Die Vorteile: Aufgepasst! Das ist zwar alles ganz, ganz schlimm und fühlt sich verdächtig nach Herzinfarkt an, aber bemerkenswerterweise ist das eben auch die beste Art, den Hangover loszuwerden. Ich weiß nicht, welche magischen Vorgänge während eines Auftrittes so im Körper stattfinden, aber ich verspreche dir, dass nach der Hälfte des Konzertes Besserung in Sicht ist. Im Idealfall kommst du noch auf der Bühne wieder zu Kräften und besinnst dich auf deine verdammte Aufgabe. Pack den Kater am Genick und nutze dein klägliches, schmerzverzogenes Alkoholleichen-Gesicht für die Emo-Parts in der Mitte des Songs. Alles wird gut. Danach aber Kontrastprogramm mit Wasser und Kopfschmerztablette.

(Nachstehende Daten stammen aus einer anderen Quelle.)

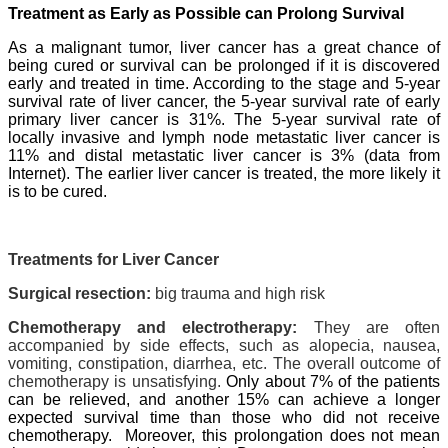
Treatment as Early as Possible can Prolong Survival
As a malignant tumor, liver cancer has a great chance of
being cured or survival can be prolonged if it is discovered
early and treated in time. According to the stage and 5-year
survival rate of liver cancer, the 5-year survival rate of early
primary liver cancer is 31%. The 5-year survival rate of
locally invasive and lymph node metastatic liver cancer is
11% and distal metastatic liver cancer is 3% (data from
Internet). The earlier liver cancer is treated, the more likely it
is to be cured.
Treatments for Liver Cancer
Surgical resection:
big trauma and high risk
Chemotherapy and electrotherapy:
They are often
accompanied by side effects, such as alopecia, nausea,
vomiting, constipation, diarrhea, etc. The overall outcome of
chemotherapy is unsatisfying.
Only about 7% of the patients
can be relieved, and another 15% can achieve a longer
expected survival time than those who did not receive
chemotherapy.
Moreover, this prolongation does not mean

Du siehst, Konzerte spielen und Trichtersaufen geht nicht immer gut zusammen. Aber manchmal. Ich habe einige meiner besten Konzerte gespielt, während ich ziemlich hart im Lack war, und einige, ohne auch nur ein halbes Bier zu trinken. Der Trick ist, die Gegebenheiten auf dem Schlachtfeld vor Ort einzuschätzen und sich vorsichtig auf einem angenehmen Level einzupendeln.

Merke außerdem: Wenn der Gig schon begonnen hat und du noch nicht ganz auf der Höhe bist, kannst du locker mit einem Kurzen auf der Bühne nachjustieren. Andersrum ist das leider nicht drin, es sei denn du steckst dir auf der Bühne den Finger in den Hals. So Punk sind wir dann aber doch nicht.